**Action item:** Copy out all lines of the material below in which "TRIANGLE" occurs.

**Extracted data:**

+ + + + +

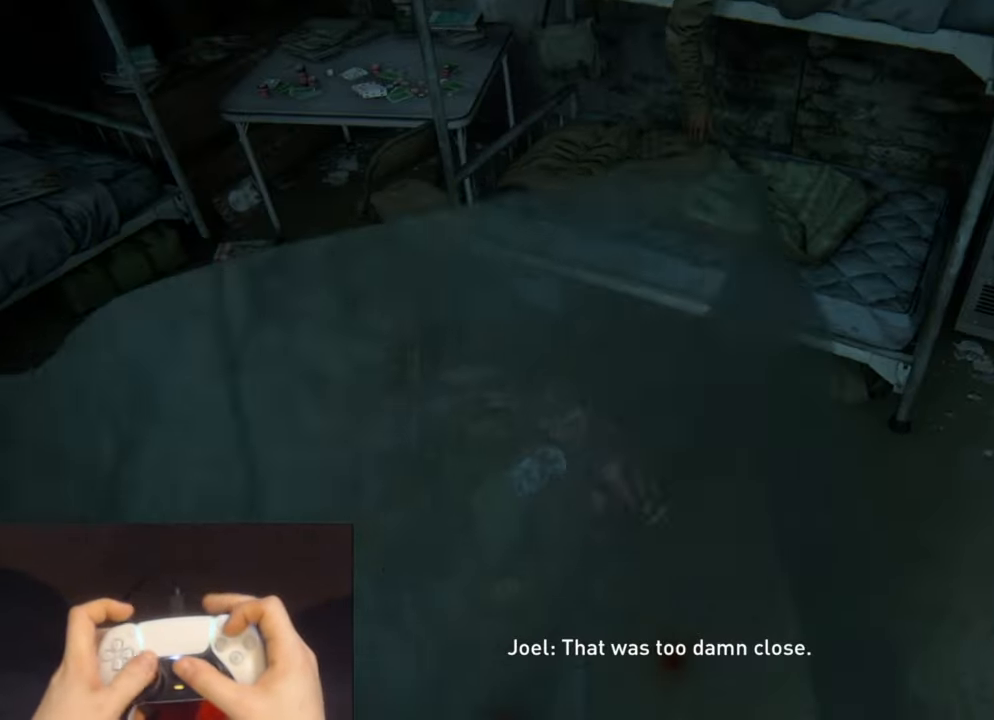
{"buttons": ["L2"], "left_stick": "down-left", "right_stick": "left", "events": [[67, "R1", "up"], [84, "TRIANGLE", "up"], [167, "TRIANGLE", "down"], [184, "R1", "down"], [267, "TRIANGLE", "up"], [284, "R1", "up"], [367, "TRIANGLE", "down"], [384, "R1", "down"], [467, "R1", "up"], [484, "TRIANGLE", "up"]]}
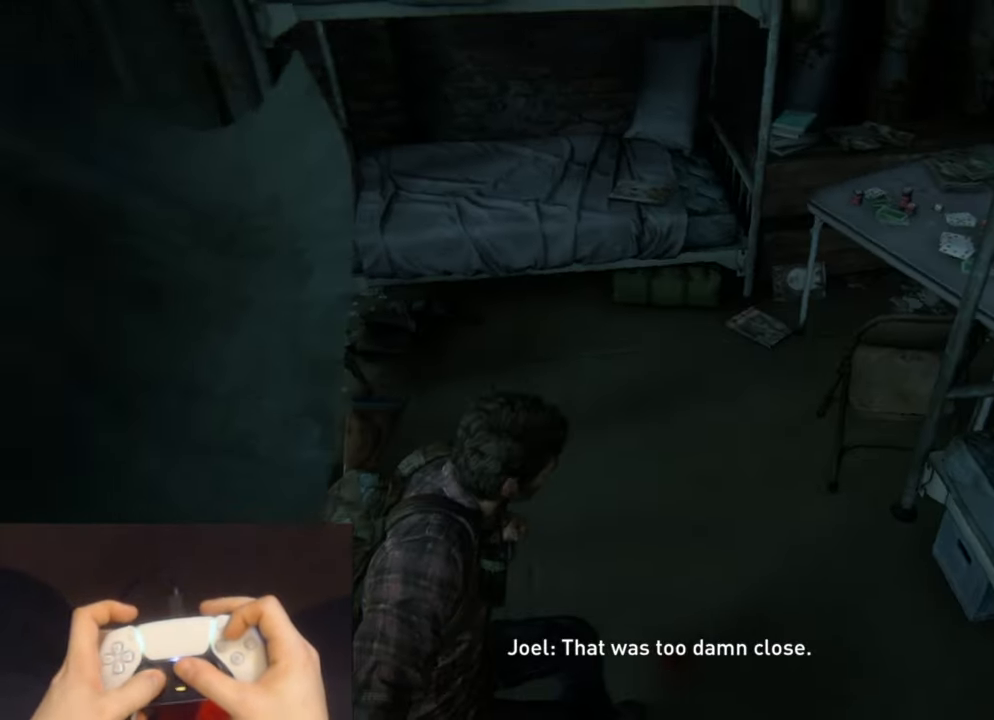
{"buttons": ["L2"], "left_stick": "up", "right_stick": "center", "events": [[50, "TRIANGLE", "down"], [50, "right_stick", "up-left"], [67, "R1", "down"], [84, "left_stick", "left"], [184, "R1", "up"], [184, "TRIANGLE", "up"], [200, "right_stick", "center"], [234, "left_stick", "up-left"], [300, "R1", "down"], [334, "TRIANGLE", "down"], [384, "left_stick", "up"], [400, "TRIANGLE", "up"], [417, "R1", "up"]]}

+ + + + +

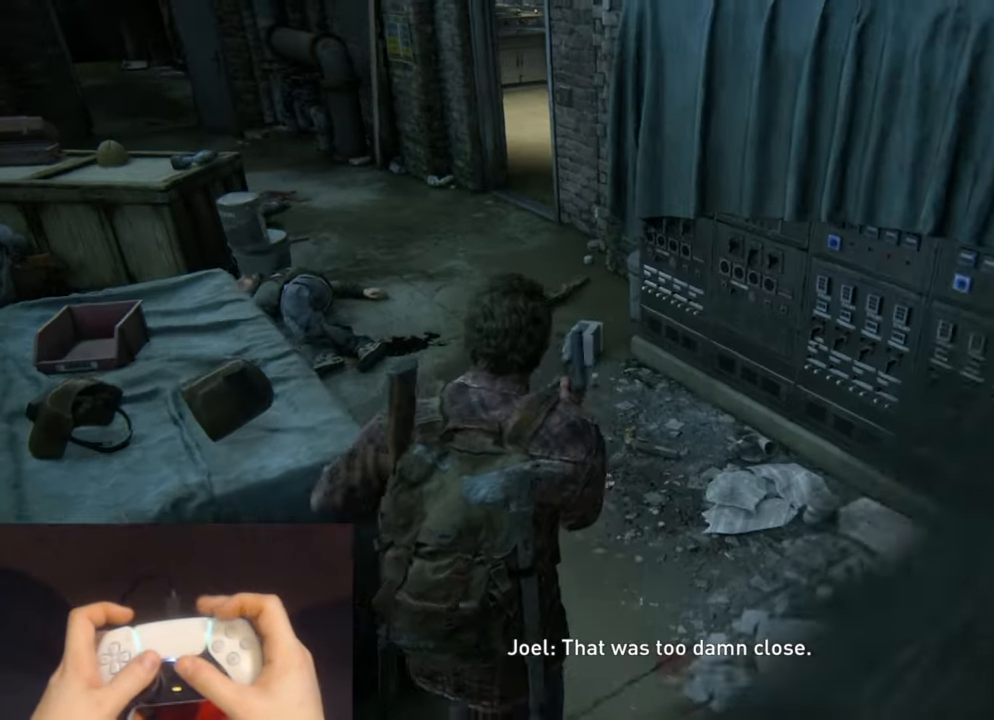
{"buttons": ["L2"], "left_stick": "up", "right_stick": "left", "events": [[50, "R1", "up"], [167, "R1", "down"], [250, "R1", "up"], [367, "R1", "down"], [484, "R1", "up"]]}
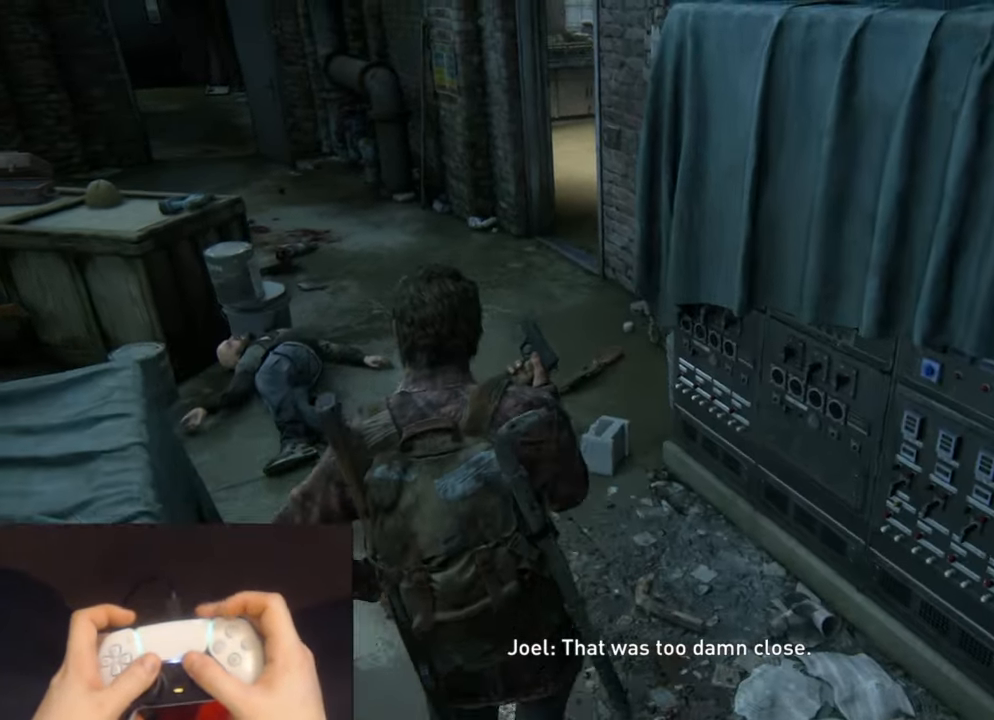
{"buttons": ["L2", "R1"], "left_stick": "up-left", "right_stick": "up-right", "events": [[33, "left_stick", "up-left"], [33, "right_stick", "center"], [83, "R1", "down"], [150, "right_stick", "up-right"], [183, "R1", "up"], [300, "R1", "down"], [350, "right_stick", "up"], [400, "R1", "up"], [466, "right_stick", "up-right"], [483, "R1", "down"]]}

+ + + + +

**Solution for this task:**
{"buttons": ["L2"], "left_stick": "down-left", "right_stick": "left", "events": [[67, "R1", "up"], [84, "TRIANGLE", "up"], [167, "TRIANGLE", "down"], [184, "R1", "down"], [267, "TRIANGLE", "up"], [284, "R1", "up"], [367, "TRIANGLE", "down"], [384, "R1", "down"], [467, "R1", "up"], [484, "TRIANGLE", "up"]]}
{"buttons": ["L2"], "left_stick": "up", "right_stick": "center", "events": [[50, "TRIANGLE", "down"], [50, "right_stick", "up-left"], [67, "R1", "down"], [84, "left_stick", "left"], [184, "R1", "up"], [184, "TRIANGLE", "up"], [200, "right_stick", "center"], [234, "left_stick", "up-left"], [300, "R1", "down"], [334, "TRIANGLE", "down"], [384, "left_stick", "up"], [400, "TRIANGLE", "up"], [417, "R1", "up"]]}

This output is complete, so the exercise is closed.